I know, I know. I haven't been posting. I'm so distracted recently. It will pass, I know that, but meanwhile I feel little control over my life.
I'm dealing with two divorces in the family, one on the East coast and the other on the West coast. Both situations are ugly and painful. I want to just gather both my girls up and hide them from what is passing as their lives at this moment, keeping them hidden and safe till the whole thing is over. I can't, of course, and I know that would be so dysfunctional, anyway. Knowledge does not substitute for wisdom; and it does not trump emotions. sigh.
It seems I'm trying to put out fires one place or another. Emotional fires. Crap! What is wrong with these men??? I don't kid myself that either of my girls is perfect, but neither deserves what they are being slapped with. "I don't love you, and I'm not sure I ever did." "I'm doing everything I can to help you." Broken promises. Flawed character exploding all over the walls. Wishy-washy mind changing on a regular basis. And outright passive-aggressive goading. I just don't get why it has to get nasty. Been there, done that, and we were able to part without major ugliness. But then we both had character and utilized it. I've advised my girls to take the high road, not stoop to those levels of hatefulness being shoved at them, and it has only caused further vulnerability that has been used against them.

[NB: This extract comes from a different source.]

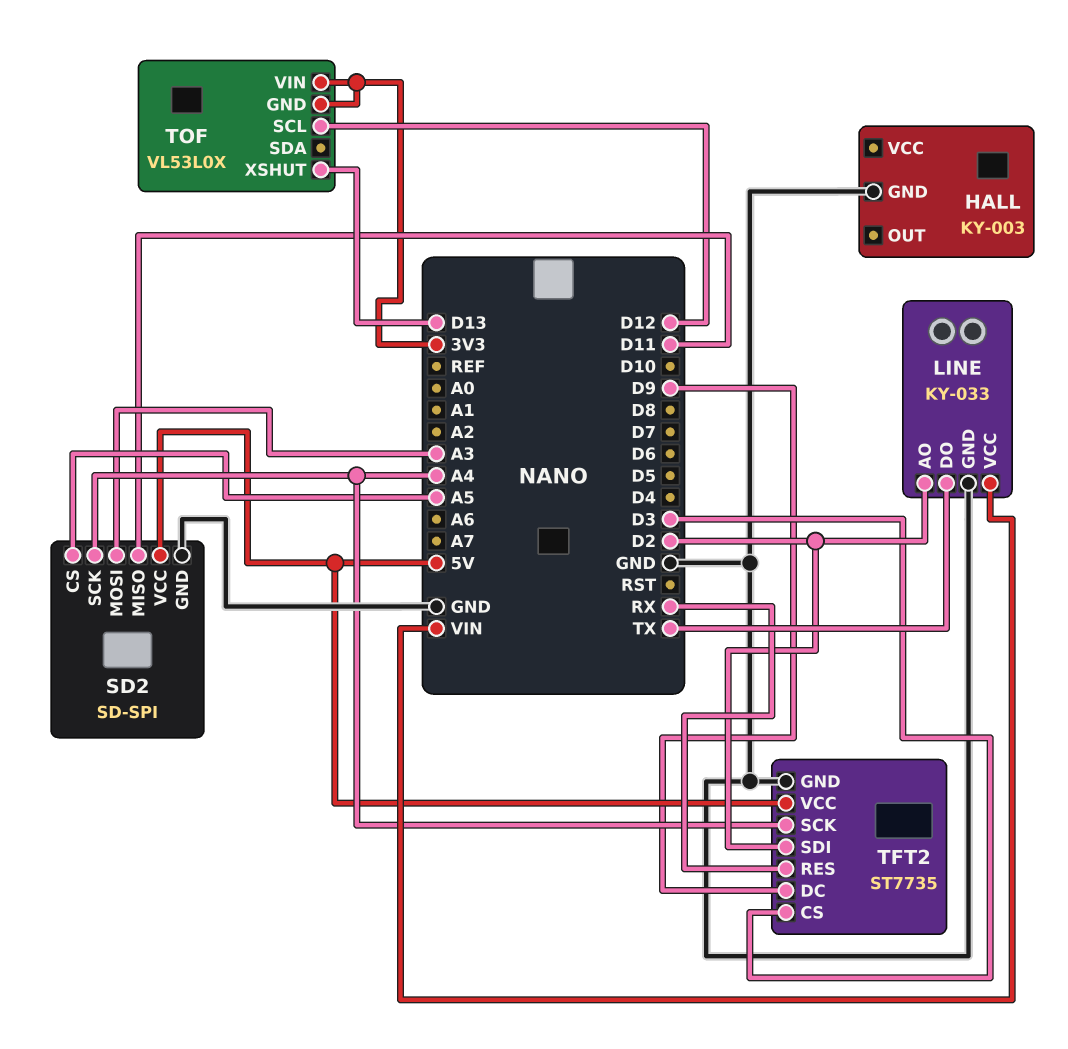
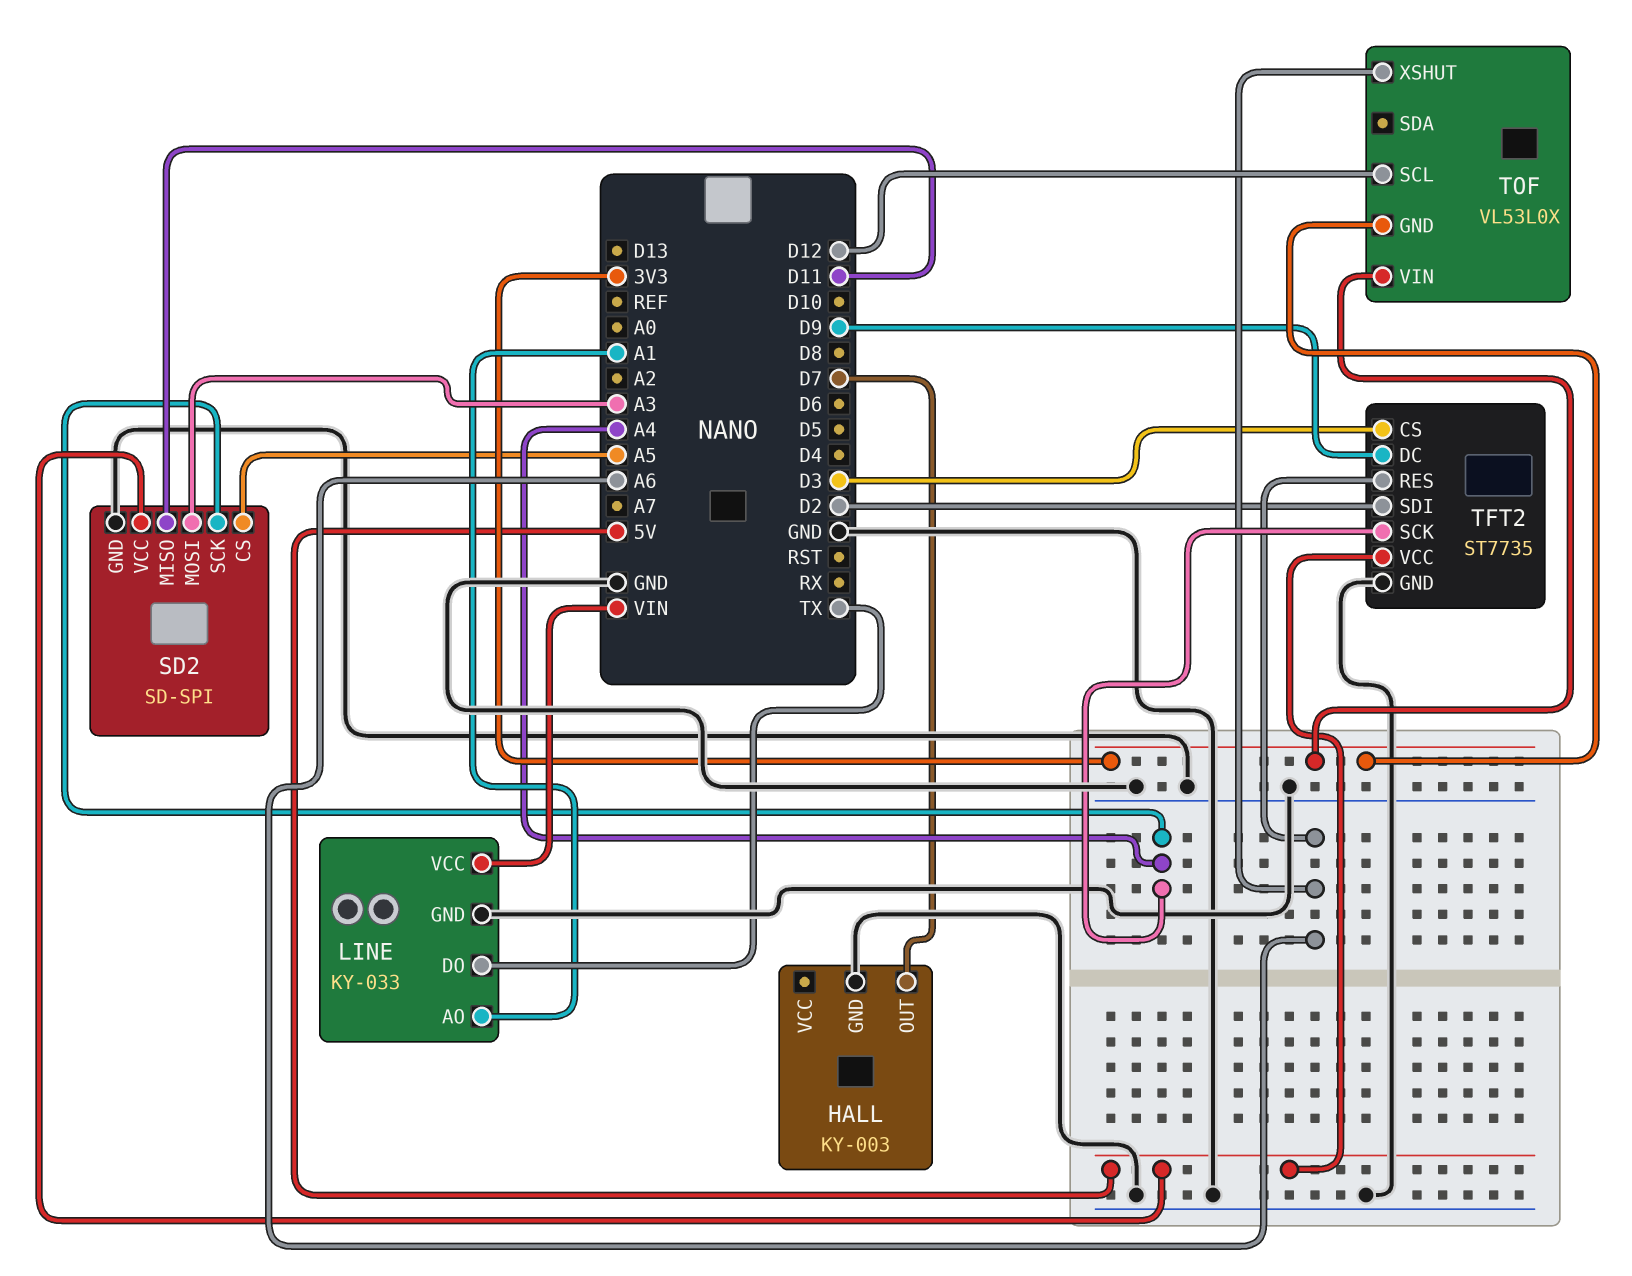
HALL pin OUT: none -> D7
LINE pin AO: D2 -> A1
TFT2 pin RES: RX -> A6
TOF pin XSHUT: D13 -> A6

However, I want them both to feel good about who they are and how they conducted themselves when it is over. damn.
In the midst of all this, I'm struggling with financial needs. If I don't find a job quickly, I don't know what I will do. I have some left in my retirement account, and if I have to I will draw that out and eke by, pay off all bill possible, but that leaves me with nothing for emergencies. It wasn't supposed to come to this, but finding a job at 66 years of age is a challenge alone, then with this economy .... well ....
So I'm in a funk. I'm not immobilized, but I'm really sad about the whole situation. Forgive me if I don't blog as much as usual for a while. Could be a week, or a month, I don't know. I just know I have to get some things stabilized in my life. Say a prayer, OK?